У меня был на эту тему серьезнейший разговор с Путиным. Мы дошли до Терека в конце 1999 года. Я никогда не прекращал встреч с чеченцами, в том числе с теми, кого в России называют «боевики». Я не прекращал связи и с теми, кто был легитимен с точки зрения российского законодательства. Это Масхадов, это Закаев, еще целый ряд людей. В тот момент, когда мы вышли на Терек, они были готовы к миру на наших условиях. Я сказал: «Путин, послушай, победа – это не флаг над Грозным. Победа – это уже преодоленный на сегодняшний день русскими «комплекс пораженцев», это ощущение чеченцев, что они проиграли. Теперь давай заключать мир. Без штурма Грозного». Но, видимо, что-то сидит внутри Путина очень ограниченное и злобное. Вот эта мелочность, тщеславие, непонимание, что за это тщеславие придется расплачиваться тысячами и тысячами конкретных жизней.
Может быть, Путин не остановил чеченскую войну потому, что мечтал принять в покоренном Грозном «парад победы». Это полковничий комплекс неполноценности, не преодоленный в период президентства. Такими действиями президент перешел все грани дозволенного, т. е. он не перешел одну грань – не отдавал приказа убивать конкретного человека, но обязательно будет вынужден этот приказ отдать.
Сегодня президент с огромным для себя трудом осознал необходимость ведения политического диалога. Одни назвали это «ультиматумом». Другие назвали «сдачей позиций», «вторым Хасавюртом». Но суть не в этом. Суть в том, что президентом было принято решение, единственно возможное решение. И одновременно это решение высветило ошибочность предыдущих шагов президента. Ошибочность его заявления о каких-то «зайцах», которые бегают по холмам и не знают, куда спрятаться, ошибочность его заявления, что нужно «мочить в сортире». Это не сработало. А сработало только то, что и могло сработать, потому что только что был печальный опыт предыдущего президента, который публично покаялся за то, что стал виновником гибели тысяч людей: и гражданских, и военных.

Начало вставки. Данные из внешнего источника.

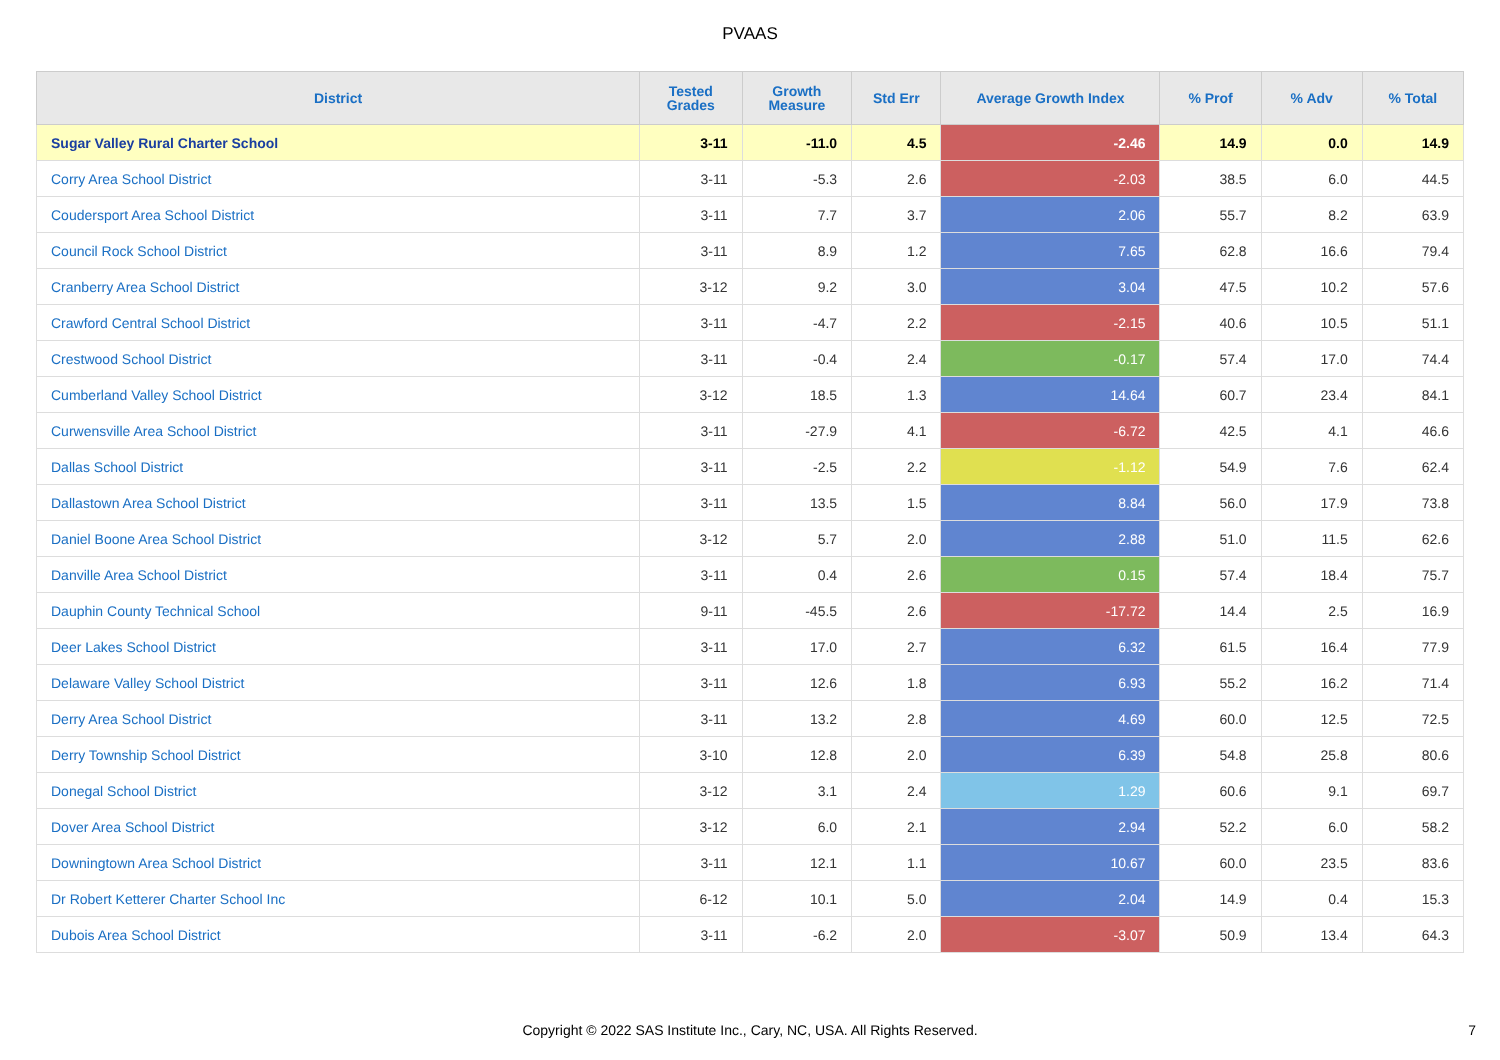PVAAS
| District | Tested Grades | Growth Measure | Std Err | Average Growth Index | % Prof | % Adv | % Total |
| --- | --- | --- | --- | --- | --- | --- | --- |
| Sugar Valley Rural Charter School | 3-11 | -11.0 | 4.5 | -2.46 | 14.9 | 0.0 | 14.9 |
| Corry Area School District | 3-11 | -5.3 | 2.6 | -2.03 | 38.5 | 6.0 | 44.5 |
| Coudersport Area School District | 3-11 | 7.7 | 3.7 | 2.06 | 55.7 | 8.2 | 63.9 |
| Council Rock School District | 3-11 | 8.9 | 1.2 | 7.65 | 62.8 | 16.6 | 79.4 |
| Cranberry Area School District | 3-12 | 9.2 | 3.0 | 3.04 | 47.5 | 10.2 | 57.6 |
| Crawford Central School District | 3-11 | -4.7 | 2.2 | -2.15 | 40.6 | 10.5 | 51.1 |
| Crestwood School District | 3-11 | -0.4 | 2.4 | -0.17 | 57.4 | 17.0 | 74.4 |
| Cumberland Valley School District | 3-12 | 18.5 | 1.3 | 14.64 | 60.7 | 23.4 | 84.1 |
| Curwensville Area School District | 3-11 | -27.9 | 4.1 | -6.72 | 42.5 | 4.1 | 46.6 |
| Dallas School District | 3-11 | -2.5 | 2.2 | -1.12 | 54.9 | 7.6 | 62.4 |
| Dallastown Area School District | 3-11 | 13.5 | 1.5 | 8.84 | 56.0 | 17.9 | 73.8 |
| Daniel Boone Area School District | 3-12 | 5.7 | 2.0 | 2.88 | 51.0 | 11.5 | 62.6 |
| Danville Area School District | 3-11 | 0.4 | 2.6 | 0.15 | 57.4 | 18.4 | 75.7 |
| Dauphin County Technical School | 9-11 | -45.5 | 2.6 | -17.72 | 14.4 | 2.5 | 16.9 |
| Deer Lakes School District | 3-11 | 17.0 | 2.7 | 6.32 | 61.5 | 16.4 | 77.9 |
| Delaware Valley School District | 3-11 | 12.6 | 1.8 | 6.93 | 55.2 | 16.2 | 71.4 |
| Derry Area School District | 3-11 | 13.2 | 2.8 | 4.69 | 60.0 | 12.5 | 72.5 |
| Derry Township School District | 3-10 | 12.8 | 2.0 | 6.39 | 54.8 | 25.8 | 80.6 |
| Donegal School District | 3-12 | 3.1 | 2.4 | 1.29 | 60.6 | 9.1 | 69.7 |
| Dover Area School District | 3-12 | 6.0 | 2.1 | 2.94 | 52.2 | 6.0 | 58.2 |
| Downingtown Area School District | 3-11 | 12.1 | 1.1 | 10.67 | 60.0 | 23.5 | 83.6 |
| Dr Robert Ketterer Charter School Inc | 6-12 | 10.1 | 5.0 | 2.04 | 14.9 | 0.4 | 15.3 |
| Dubois Area School District | 3-11 | -6.2 | 2.0 | -3.07 | 50.9 | 13.4 | 64.3 |
Copyright © 2022 SAS Institute Inc., Cary, NC, USA. All Rights Reserved.
7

Путин только начал этот путь. Президент принял такое решение не потому, что он сам ментально согласился с неправильностью своей предыдущей точки зрения, а потому, что он понял, что военные вводили его в заблуждение. Они не обладают никакой силой в Чечне. Они абсолютно не в состоянии сломать ту часть чеченского народа, которая приняла однозначное решение пойти до конца. Из всех поражений, которые потерпела Россия, самое значимое – это поражение в Чечне и в целом на Кавказе. И не существует никакой возможности военным способом переломить эту ситуацию.